First of all, as Verlyn Flieger most aptly reminds us, the most important thing that one has to remember about Tolkien is that he is full of contradictions. What he believed, and what his art meant, can rarely be summed up in simple conclusions. As Verlyn reminds us in her brilliant paper "The Arch and the Keystone,"
He is the center held in place by the two sides of his own nature. That nature hopes for the Happy Ending but expects the dragon. It can see his work as Catholic yet describe it as not Christian. It can walk toward Heaven with Niggle’s joy and walk away from Faery with Smith’s regret. That nature can with ruthless compassion engineer the separate destinies of both Frodo and Sam. These oppositions are the sources of Tolkien’s power and the tension between them is the energy that unites it. They are what after sixty-five years still sets him apart from the others and makes him the icon, the image, the towering figure that he is.
That having been said, I think that the best place to start in talking about Tolkien's views about politics, including "Politics in the Shire," is letter 52, written by Tolkien to his son Christopher at the height of World War II (in the summer of 1943) when Christopher was 18 and had been called up in the RAF. At the time the letter was written, Christopher was at a training camp in Manchester. We have discussed this letter before, and much of what I am about to say is based on what I said previously.

He begins with one of the more provocative statements in his writings:
Letter 52 wrote:My political opinions lean more and more to Anarchy (philosophically understood, meaning abolition of control not whiskered men with bombs) -- or to 'unconstitutional' Monarchy.
Tolkien was clearly no fan of democracy; he didn't think it worked. He wrote in another letter 13 years later (the same letter that he made his famous statement about the "real theme" of LOTR being "Death and Immortality"):
Letter 186 wrote:I am not a 'democrat' only because 'humility' and equality are spiritual principles corrupted by the attempt to mechanize and formalize them, with the result that we get not universal smallness and humility, but universal greatness and pride, till some Orc gets hold of a ring of power -- and then we get and are getting slavery.
I think his two models for ideal governance were the Shire -- where a group of humble folk live in peace with each other with virtually no central control --and Gondor under the rule of King Elessar -- where the people are governed by a single, enlightened leader.

Then he gets even more provocative:
Letter 52 wrote:I would arrest anybody who uses the word State (in any sense other than the inanimate realm of England and its inhabitants, a thing that has neither power, rights nor mind); and after a chance of recantation, execute them if they remained obstinate!
I don't think that Tolkien is honestly advocating for capital punishment for anyone who advocates nationalism. ;) But he clearly thinks that that is the scourge of the time.
Letter 52 wrote:If we could get back to personal names, it would do a lot of good. Government is an abstract noun meaning the art and process of governing and it should be an offense to write it with a capital G or so as to refer to people. If people were in the habit of referring to 'King George's council, Winston and his gang,' it would go a long way to clearing thought, and reducing the frightful landslide into Theyocracy.
I love this. I think it really gets to the heart of what Tolkien thought was wrong with modern society. It is the depersonalization of the state, of the government that he sees as the biggest problem. The potential for abuse of power is magnified greatly when its focus is an unapproachable concept of "the state" rather than an identifiable, personalized individual. Tolkien, the wordsmith, really captures this concept with his invented word "Theyocracy".

____

__Task item 1__: Say whether each of these statements agrees with the passage on Tolkien's politics. Answer yes or no, and quote the words of the passage that decide it. (a) Letter 52 was written when Christopher was 18 and at a training camp in Manchester. (b) Letter 186 was written ten years after letter 52. (c) The writer believes Tolkien was seriously calling for the execution of anyone who advocates nationalism.
__Task item 2__: Carry on the passage on Tolkien's politics from the point where it stops.

__Information provided__:
____

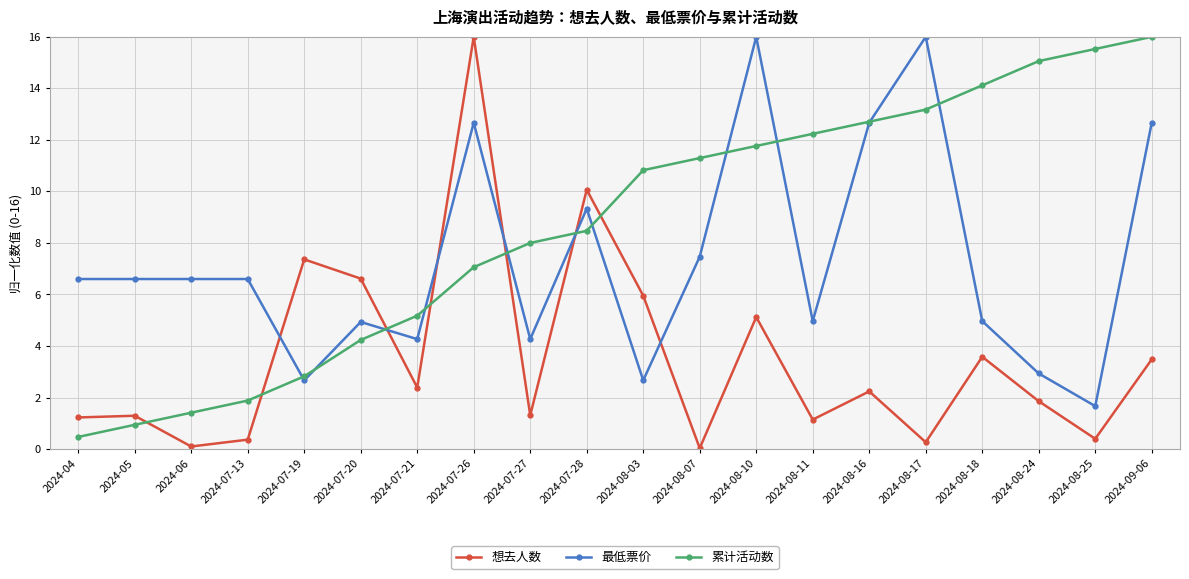

What is the lowest value of the 累计活动数 series?

0.5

____

__Final answer 1__:
(a) Yes: "when Christopher was 18 and had been called up in the RAF" and "Christopher was at a training camp in Manchester."
(b) No: "He wrote in another letter 13 years later."
(c) No: "I don't think that Tolkien is honestly advocating for capital punishment for anyone who advocates nationalism."

__Final answer 2__:
I think Tolkien really believed in the concept of divine authority, and that the men that could successfully govern men were those who were chosen by God to do so. But I want to highlight one part of that last part of the letter, which shows just how radical Tolkien really was:
There is only one bright spot and that is the growing habit of disgruntled men of dynamiting factories and power-stations; I hope that, encouraged now as 'patriotism', may remain a habit! But it won't do any good, if it is not universal."
Despite Tolkien's earlier protestation that his adherence to anarchy did not mean whiskered men with bombs, he really wished that he could wipe out all signs of "progress". He really, truly believed that technology was the scourge of human civilization. Another part of the letter is very telling about Tolkien's true attitude. He said:
The mediævals were only too right in taking nolo episcopari* as the best reason a man could give to others for making him a bishop. Give me a king whose chief interest in life is stamps, railways, or race-horses; and who has the power to sack his Vizier (or whatever you care to call him) if he does not like the cut of his trousers. And so on down the line. But, of course, the fatal weakness of all that -- after all only the fatal weakness of all good natural things in a bad corrupt unnatural world -- is that it works and has worked only when all the world is messing along in the same good old inefficient human way. The quarrelsome, conceited Greeks managed to pull it off against Xerxes; but the abominable chemists and engineers have put such a power int Xerxes' hands, and all ant-communities, that decent fold don't seem to have a chance.

* "I do not wish to be made a bishop."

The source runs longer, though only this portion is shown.